• DATA EXTRACTS:
BEGIN
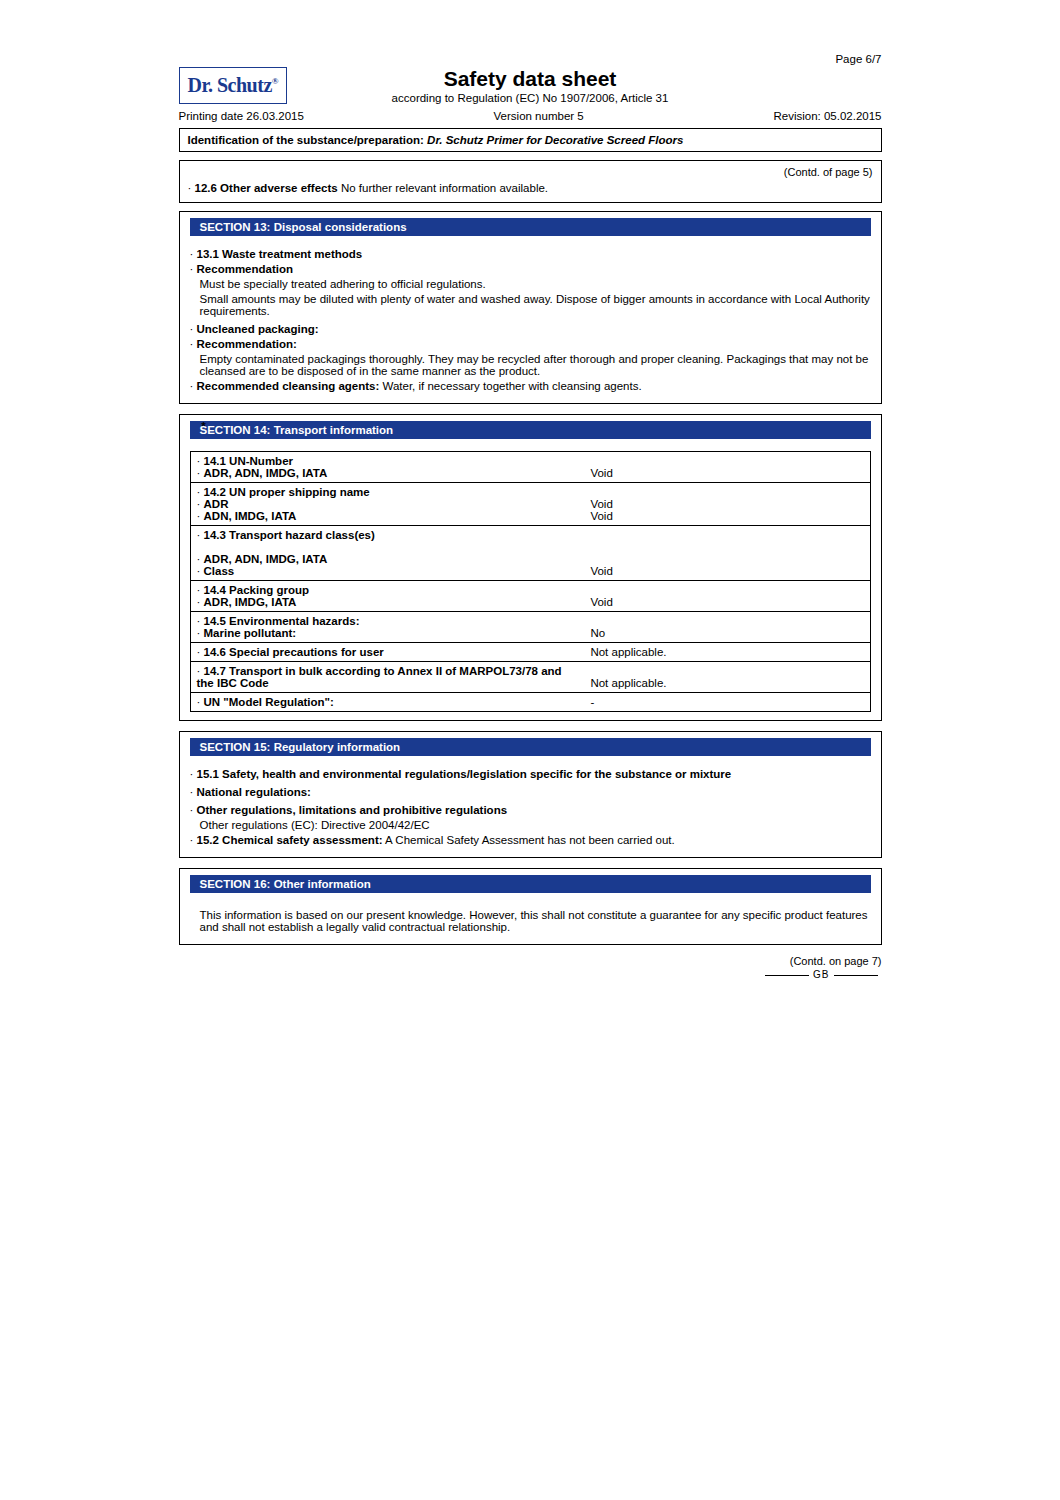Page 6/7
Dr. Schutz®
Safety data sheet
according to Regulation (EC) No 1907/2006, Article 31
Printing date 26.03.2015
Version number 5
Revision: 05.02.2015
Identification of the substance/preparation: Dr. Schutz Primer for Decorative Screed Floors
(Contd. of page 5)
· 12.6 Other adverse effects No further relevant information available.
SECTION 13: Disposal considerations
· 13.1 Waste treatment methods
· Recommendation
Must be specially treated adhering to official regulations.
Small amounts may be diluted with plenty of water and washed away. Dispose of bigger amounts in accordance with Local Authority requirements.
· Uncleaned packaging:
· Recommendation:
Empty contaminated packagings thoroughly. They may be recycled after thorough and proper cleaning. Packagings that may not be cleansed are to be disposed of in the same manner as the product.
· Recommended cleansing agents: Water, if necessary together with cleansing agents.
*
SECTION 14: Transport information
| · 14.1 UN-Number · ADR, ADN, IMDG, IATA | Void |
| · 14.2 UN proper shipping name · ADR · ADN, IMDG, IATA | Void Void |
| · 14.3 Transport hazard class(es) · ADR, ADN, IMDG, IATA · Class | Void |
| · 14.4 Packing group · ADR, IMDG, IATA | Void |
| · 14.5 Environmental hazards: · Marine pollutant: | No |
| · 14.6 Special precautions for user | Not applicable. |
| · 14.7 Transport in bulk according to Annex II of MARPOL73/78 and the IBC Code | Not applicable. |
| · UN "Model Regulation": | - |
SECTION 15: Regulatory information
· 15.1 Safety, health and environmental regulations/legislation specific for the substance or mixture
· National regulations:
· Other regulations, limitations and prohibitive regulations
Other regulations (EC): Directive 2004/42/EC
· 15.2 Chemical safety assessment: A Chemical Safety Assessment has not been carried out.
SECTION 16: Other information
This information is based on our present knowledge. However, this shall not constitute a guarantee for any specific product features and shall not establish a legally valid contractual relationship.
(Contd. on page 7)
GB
END
BEGIN
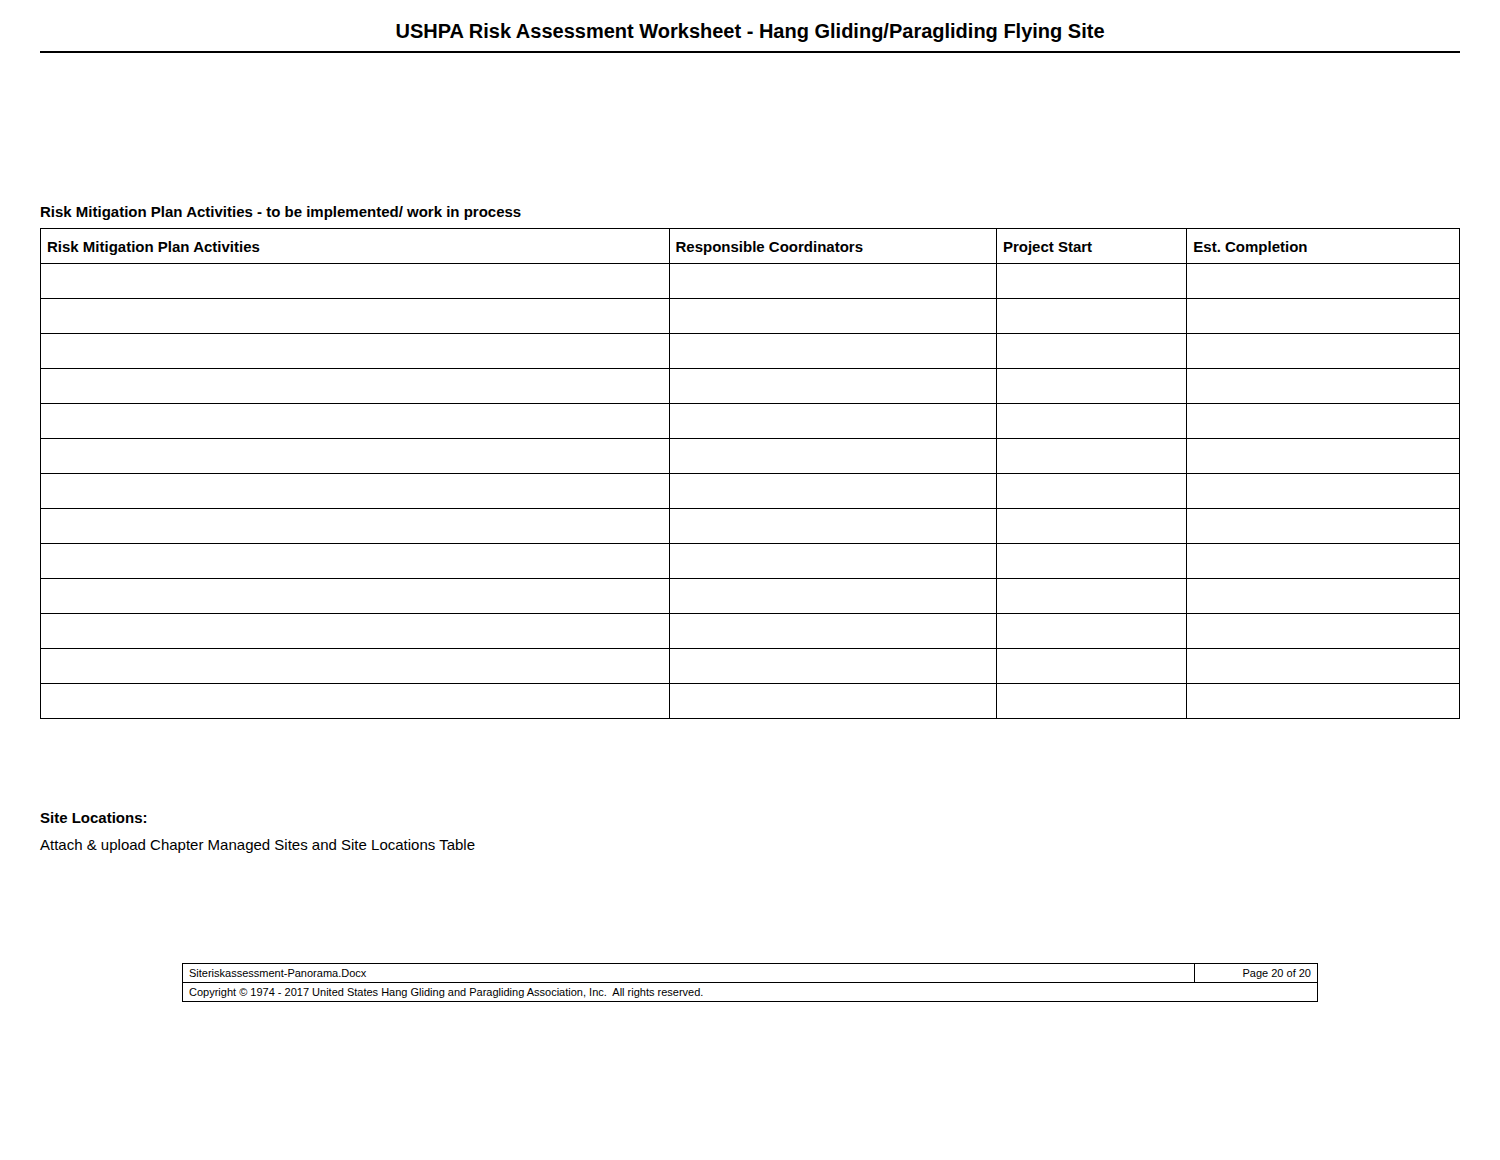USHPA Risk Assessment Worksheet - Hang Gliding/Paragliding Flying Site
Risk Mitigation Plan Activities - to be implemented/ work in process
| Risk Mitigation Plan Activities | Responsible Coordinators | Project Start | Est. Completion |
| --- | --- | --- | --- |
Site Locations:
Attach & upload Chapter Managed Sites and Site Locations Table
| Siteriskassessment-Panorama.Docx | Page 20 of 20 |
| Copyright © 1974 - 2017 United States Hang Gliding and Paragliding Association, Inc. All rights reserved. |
END
BEGIN
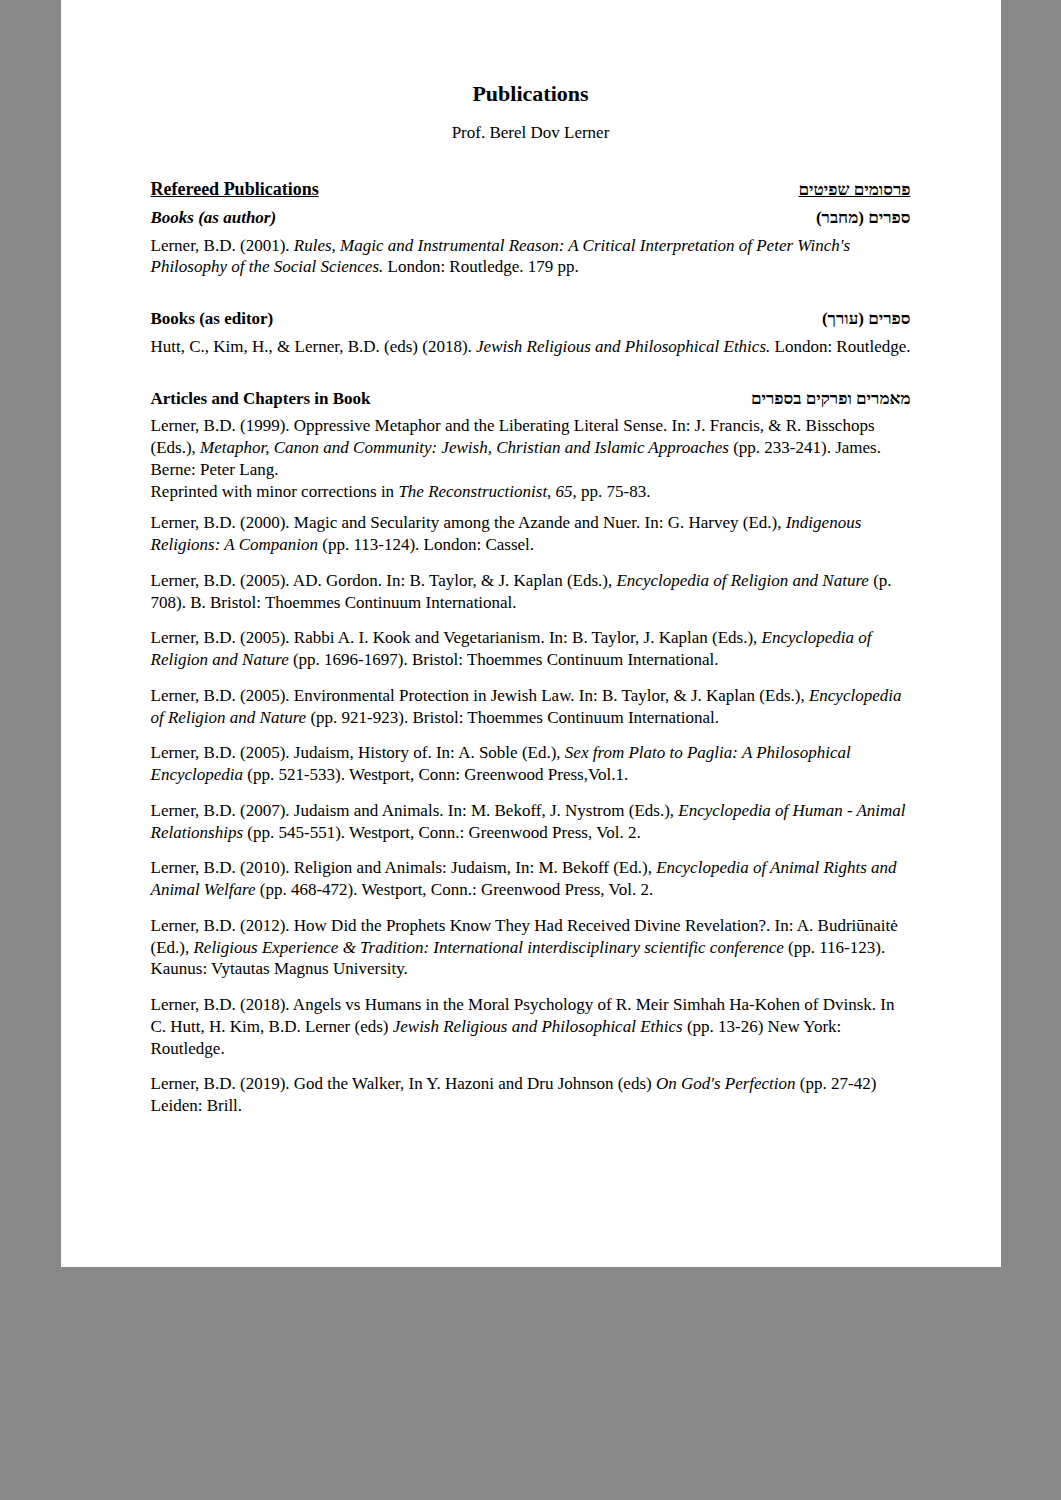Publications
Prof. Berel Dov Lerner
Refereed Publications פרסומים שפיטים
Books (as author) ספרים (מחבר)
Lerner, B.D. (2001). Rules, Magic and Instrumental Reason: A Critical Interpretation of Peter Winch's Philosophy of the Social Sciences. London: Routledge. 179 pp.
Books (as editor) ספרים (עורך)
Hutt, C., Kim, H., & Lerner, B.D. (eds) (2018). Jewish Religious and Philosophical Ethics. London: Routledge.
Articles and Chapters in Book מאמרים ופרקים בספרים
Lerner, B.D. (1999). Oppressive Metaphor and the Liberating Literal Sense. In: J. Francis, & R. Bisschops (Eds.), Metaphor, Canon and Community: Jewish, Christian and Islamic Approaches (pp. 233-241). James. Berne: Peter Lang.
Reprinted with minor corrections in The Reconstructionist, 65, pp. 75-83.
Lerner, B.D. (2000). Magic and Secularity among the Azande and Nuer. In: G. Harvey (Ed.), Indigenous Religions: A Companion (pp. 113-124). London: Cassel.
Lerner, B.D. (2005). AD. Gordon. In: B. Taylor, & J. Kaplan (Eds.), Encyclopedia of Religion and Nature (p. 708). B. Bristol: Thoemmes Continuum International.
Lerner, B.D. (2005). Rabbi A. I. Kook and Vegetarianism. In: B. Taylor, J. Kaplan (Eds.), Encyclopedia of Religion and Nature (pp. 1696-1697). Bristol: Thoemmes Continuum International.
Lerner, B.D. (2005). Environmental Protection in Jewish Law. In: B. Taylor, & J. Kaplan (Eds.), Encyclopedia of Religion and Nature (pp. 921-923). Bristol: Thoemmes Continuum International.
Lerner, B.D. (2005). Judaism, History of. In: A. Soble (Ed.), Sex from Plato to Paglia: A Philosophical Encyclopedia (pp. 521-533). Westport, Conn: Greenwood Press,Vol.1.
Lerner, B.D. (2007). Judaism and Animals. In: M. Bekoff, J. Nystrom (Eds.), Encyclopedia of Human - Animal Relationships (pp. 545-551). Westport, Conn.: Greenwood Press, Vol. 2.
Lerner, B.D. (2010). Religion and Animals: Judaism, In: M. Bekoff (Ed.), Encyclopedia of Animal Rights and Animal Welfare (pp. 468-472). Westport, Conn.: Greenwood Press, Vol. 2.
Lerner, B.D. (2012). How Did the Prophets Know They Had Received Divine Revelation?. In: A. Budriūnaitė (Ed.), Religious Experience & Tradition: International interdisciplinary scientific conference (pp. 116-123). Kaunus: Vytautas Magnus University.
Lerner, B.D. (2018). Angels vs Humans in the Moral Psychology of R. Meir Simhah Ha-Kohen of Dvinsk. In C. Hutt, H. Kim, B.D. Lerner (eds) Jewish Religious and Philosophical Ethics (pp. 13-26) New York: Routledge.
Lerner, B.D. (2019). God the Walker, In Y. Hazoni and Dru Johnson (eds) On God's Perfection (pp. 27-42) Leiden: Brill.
END
• EXERCISE OBJECTIVE: Please show every line of the material that contains the string "Westport".

• WRITTEN SOLUTION:
Lerner, B.D. (2005). Judaism, History of. In: A. Soble (Ed.), Sex from Plato to Paglia: A Philosophical Encyclopedia (pp. 521-533). Westport, Conn: Greenwood Press,Vol.1.
Lerner, B.D. (2007). Judaism and Animals. In: M. Bekoff, J. Nystrom (Eds.), Encyclopedia of Human - Animal Relationships (pp. 545-551). Westport, Conn.: Greenwood Press, Vol. 2.
Lerner, B.D. (2010). Religion and Animals: Judaism, In: M. Bekoff (Ed.), Encyclopedia of Animal Rights and Animal Welfare (pp. 468-472). Westport, Conn.: Greenwood Press, Vol. 2.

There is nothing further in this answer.